Da una parte si snoda attraverso il mostrare la lavorazione tecnica, la manifattura, il processo di conversione dal concreto degli strumenti all’immateriale dell’immagine, con cui argomenta la definitiva traslazione dal campo del fatto (che è “tangibile”, è crudo, esiste da sé) al campo della notizia (che è scelta, messa in opinione, impaginata). Che però, allo stesso tempo, per la prima volta nella storia dei media racconta in diretta un atto terroristico, il suo avvenire, il suo evolvere. Come, trent’anni dopo, sarebbe stato raccontato in diretta un altro attentato ai simboli d’occidente, quello alle Torri gemelle di New York nel 2001 – alle quali già Avner Kaufmann, il personaggio interpretato da Eric Bana, guardava con una vertigine retro-profetica nel finale di Munich.
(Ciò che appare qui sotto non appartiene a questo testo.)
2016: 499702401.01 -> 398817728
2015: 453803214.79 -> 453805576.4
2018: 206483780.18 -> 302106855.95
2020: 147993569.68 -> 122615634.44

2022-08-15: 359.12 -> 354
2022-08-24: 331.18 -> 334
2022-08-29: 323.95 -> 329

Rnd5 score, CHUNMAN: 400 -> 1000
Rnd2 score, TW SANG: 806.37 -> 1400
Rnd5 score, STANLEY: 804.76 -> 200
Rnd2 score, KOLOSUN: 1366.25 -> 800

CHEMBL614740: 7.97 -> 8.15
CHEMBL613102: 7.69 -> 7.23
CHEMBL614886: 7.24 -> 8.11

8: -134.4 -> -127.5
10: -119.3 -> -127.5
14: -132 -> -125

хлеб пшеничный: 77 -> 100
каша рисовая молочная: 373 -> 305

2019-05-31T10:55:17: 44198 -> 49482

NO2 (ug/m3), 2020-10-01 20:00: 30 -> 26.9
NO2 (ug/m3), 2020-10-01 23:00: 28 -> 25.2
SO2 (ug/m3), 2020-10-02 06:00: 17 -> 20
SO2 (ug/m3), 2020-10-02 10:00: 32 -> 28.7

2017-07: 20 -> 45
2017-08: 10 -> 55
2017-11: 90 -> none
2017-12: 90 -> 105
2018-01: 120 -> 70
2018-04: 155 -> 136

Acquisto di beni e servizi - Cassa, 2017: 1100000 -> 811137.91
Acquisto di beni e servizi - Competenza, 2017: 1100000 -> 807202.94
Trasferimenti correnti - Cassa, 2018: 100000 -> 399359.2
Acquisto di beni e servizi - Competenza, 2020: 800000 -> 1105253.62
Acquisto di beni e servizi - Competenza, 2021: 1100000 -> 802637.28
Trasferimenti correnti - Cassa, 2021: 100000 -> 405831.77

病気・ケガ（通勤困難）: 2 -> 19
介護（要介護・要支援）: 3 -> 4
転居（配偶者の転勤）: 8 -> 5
E quindi apre a tutta una serie di nuove variabili, di incertezze e indeterminatezze. Dall’influenza che la diretta delle operazioni di polizia della Germania Ovest (molto contestate dal film) ha sull’evoluzione degli avvenimenti del sequestro, in un passaggio in cui i media entrano di fatto nel campo del reale (e dell’inquadratura) perché anche i terroristi stanno guardando la diretta; alle discussioni su se sia corretto l’utilizzo stesso del termine ‘terroristi’, oppure quanti gradi di verifica dell’informazione occorre attendere per lanciare un aggiornamento sugli eventi.
Perché l’altro fronte su cui lavora September 5 è la questione della lotta commerciale, dell’interesse economico che prende a spallate l’etica e la correttezza deontologica. L’ABC si batte per mantenere lo spazio della trasmissione che tenta di soffiargli la CBS, l’altro grande emittente statunitense. E a sua volta la divisione ABC Sports prova a tenersi stretta l’esclusiva dello scoop che prova a portarle via la casa madre.
In mezzo agli indici d’ascolto, alla capitalizzazione della notizia a discapito di cosa potere mostrare e cosa no, cosa è giusto e cosa no, il film di Fehlbaum ne esce comunque fuori in maniera un po’ meccanica. Snocciola i suoi conflitti e dilemmi con un atteggiamento tutto sommato piano, con un tono troppo spesso sotto il livello d’urgenza, precarietà e rischio ai quali una pellicola simile chiama di natura.
Esempio lampante è la falsa risoluzione prima della risoluzione vera e propria, frangente in cui il pathos dovrebbe essere caricato al massimo, rilasciato e poi sprofondato nel contraccolpo di un esito opposto rispetto a quanto tutti pensavano. Si può obiettare: inutile farlo su di un evento storico così noto, dove la conoscenza individuale colma il depistaggio drammaturgico. In parte è vero, ma sta anche alla finezza della drammaturgia scuotere la certezza della conoscenza ai fini del dubbio narrativo. Cosa che September 5 fa poco, più per mancanza sua che volontà, allestendo tuttavia un prontuario puntuale, e un po’ scolastico, sull’incidenza del ruolo dell’informazione nei tempi dello scambio immediato di informazioni.
September 5 è al cinema dal 13 febbraio con Eagle Pictures.